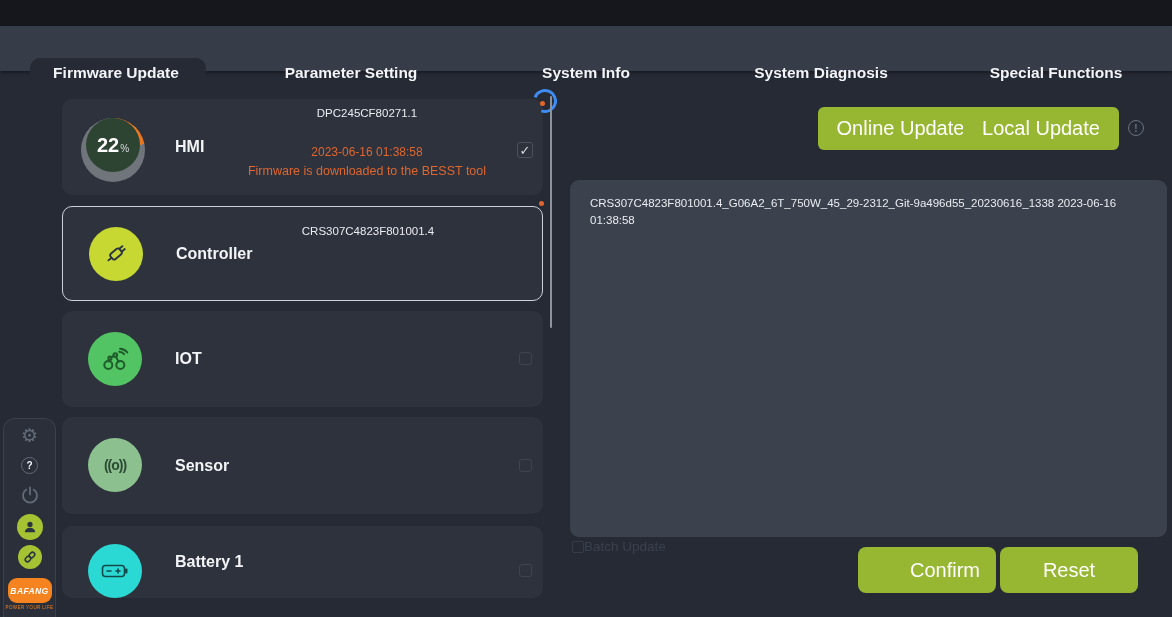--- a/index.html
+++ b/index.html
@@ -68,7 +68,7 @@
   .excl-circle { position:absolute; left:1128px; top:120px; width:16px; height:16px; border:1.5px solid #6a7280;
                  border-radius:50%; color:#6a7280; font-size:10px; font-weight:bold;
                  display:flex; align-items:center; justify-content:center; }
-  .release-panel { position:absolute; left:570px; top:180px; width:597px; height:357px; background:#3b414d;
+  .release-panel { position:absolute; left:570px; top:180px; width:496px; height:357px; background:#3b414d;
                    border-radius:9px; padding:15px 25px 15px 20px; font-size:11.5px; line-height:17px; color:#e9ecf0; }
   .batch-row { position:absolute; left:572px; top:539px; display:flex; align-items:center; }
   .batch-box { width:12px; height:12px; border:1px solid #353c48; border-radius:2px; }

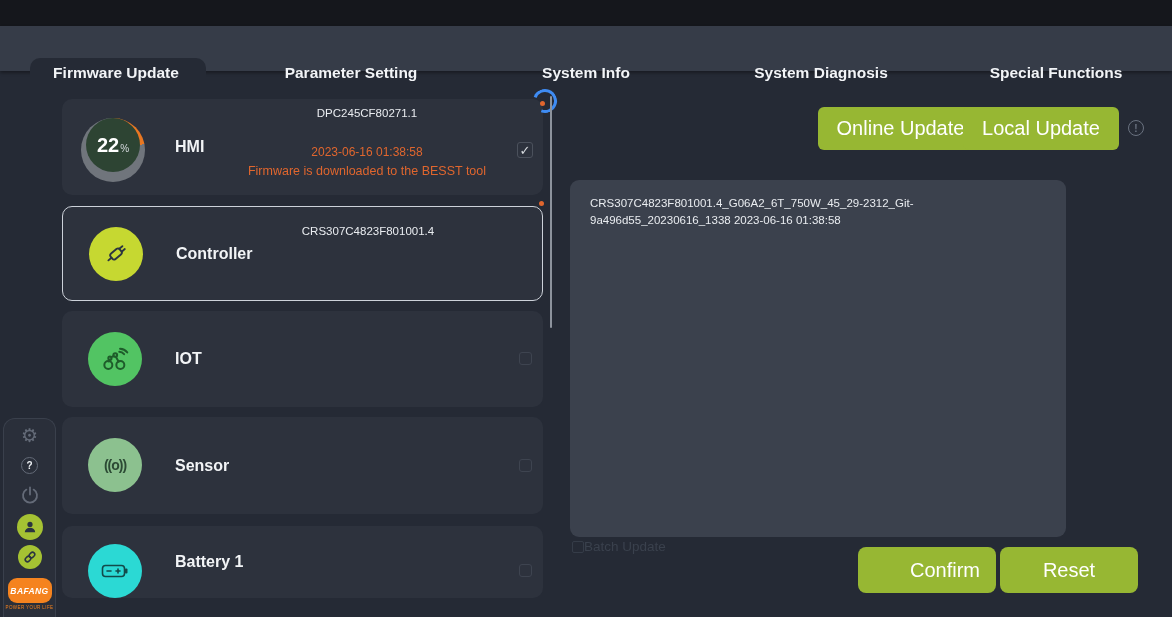--- a/index.html
+++ b/index.html
@@ -73,7 +73,7 @@
   .batch-row { position:absolute; left:572px; top:539px; display:flex; align-items:center; }
   .batch-box { width:12px; height:12px; border:1px solid #353c48; border-radius:2px; }
   .batch-label { color:#3a414d; font-size:13.5px; }
-  .btn-confirm { left:858px; top:547px; width:138px; height:46px; border-radius:8px;padding-left:36px; }
+  .btn-confirm { left:884px; top:547px; width:138px; height:46px; border-radius:8px;padding-left:36px; }
   .btn-reset   { left:1000px; top:547px; width:138px; height:46px; border-radius:8px; }
 </style>
 </head>

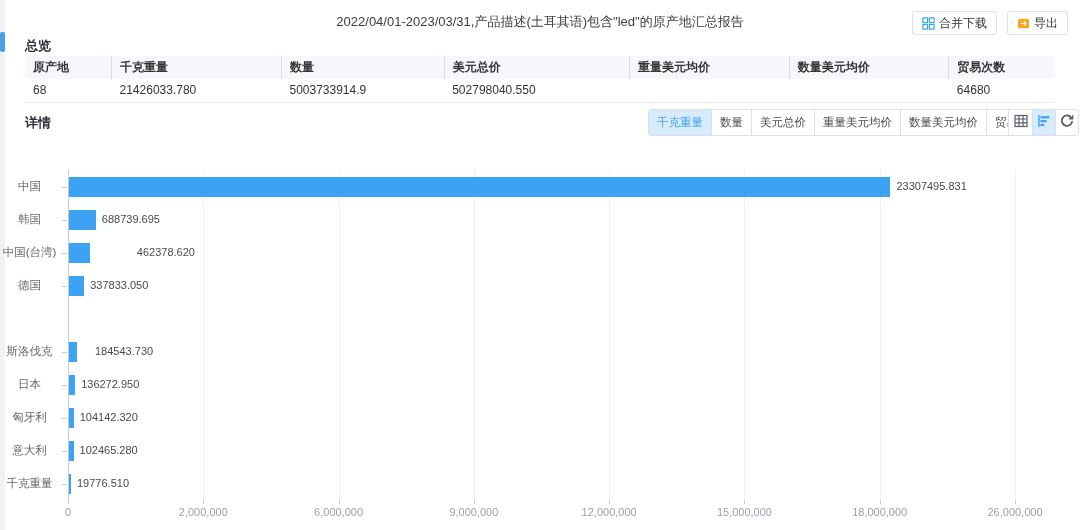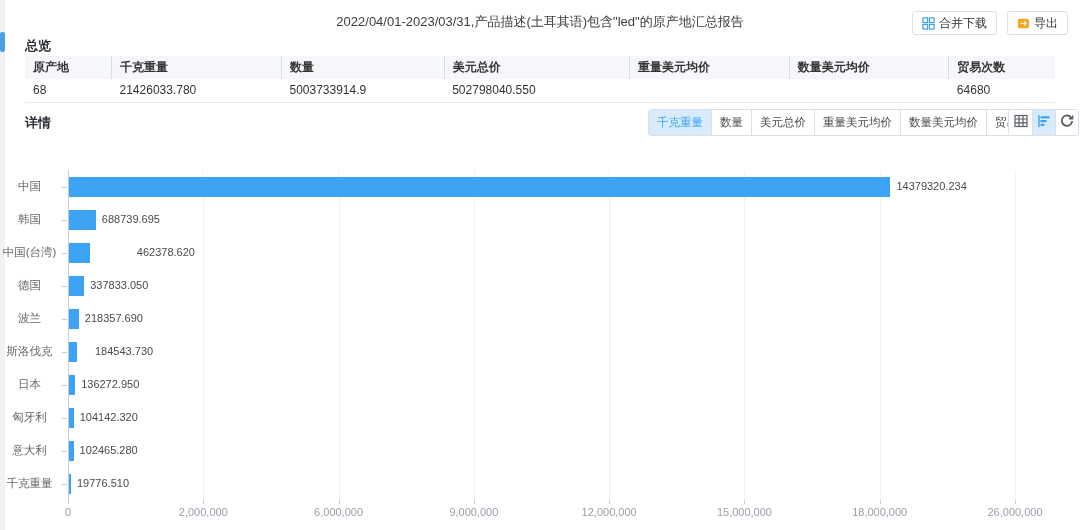--- a/index.html
+++ b/index.html
@@ -202,7 +202,7 @@
         <div class="cat-label" style="line-height: 33px;">中国</div>
         <div class="cat-dash" style="top: 16.5px;"></div>
         <div class="bar" style="top: 6.5px; width: 821.421px; background: rgb(60, 162, 244);"></div>
-        <div class="val-label" style="left: 896.421px; line-height: 33px;">14379320.234</div>
+        <div class="val-label" style="left: 896.421px; line-height: 33px;">23307495.831</div>
       </div>
       <div class="chart-row" style="top: 53px; height: 33px;">
         <div class="cat-label" style="line-height: 33px;">韩国</div>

- - - - -

== TO DO ==
Look through the entries. Copy out each line with "width" in it.

== COMPLETED TASK ==
   .excl-circle { position:absolute; left:1128px; top:120px; width:16px; height:16px; border:1.5px solid #6a7280;
-  .release-panel { position:absolute; left:570px; top:180px; width:597px; height:357px; background:#3b414d;
+  .release-panel { position:absolute; left:570px; top:180px; width:496px; height:357px; background:#3b414d;
   .batch-box { width:12px; height:12px; border:1px solid #353c48; border-radius:2px; }
   .batch-box { width:12px; height:12px; border:1px solid #353c48; border-radius:2px; }
-  .btn-confirm { left:858px; top:547px; width:138px; height:46px; border-radius:8px;padding-left:36px; }
+  .btn-confirm { left:884px; top:547px; width:138px; height:46px; border-radius:8px;padding-left:36px; }
   .btn-reset   { left:1000px; top:547px; width:138px; height:46px; border-radius:8px; }
         <div class="bar" style="top: 6.5px; width: 821.421px; background: rgb(60, 162, 244);"></div>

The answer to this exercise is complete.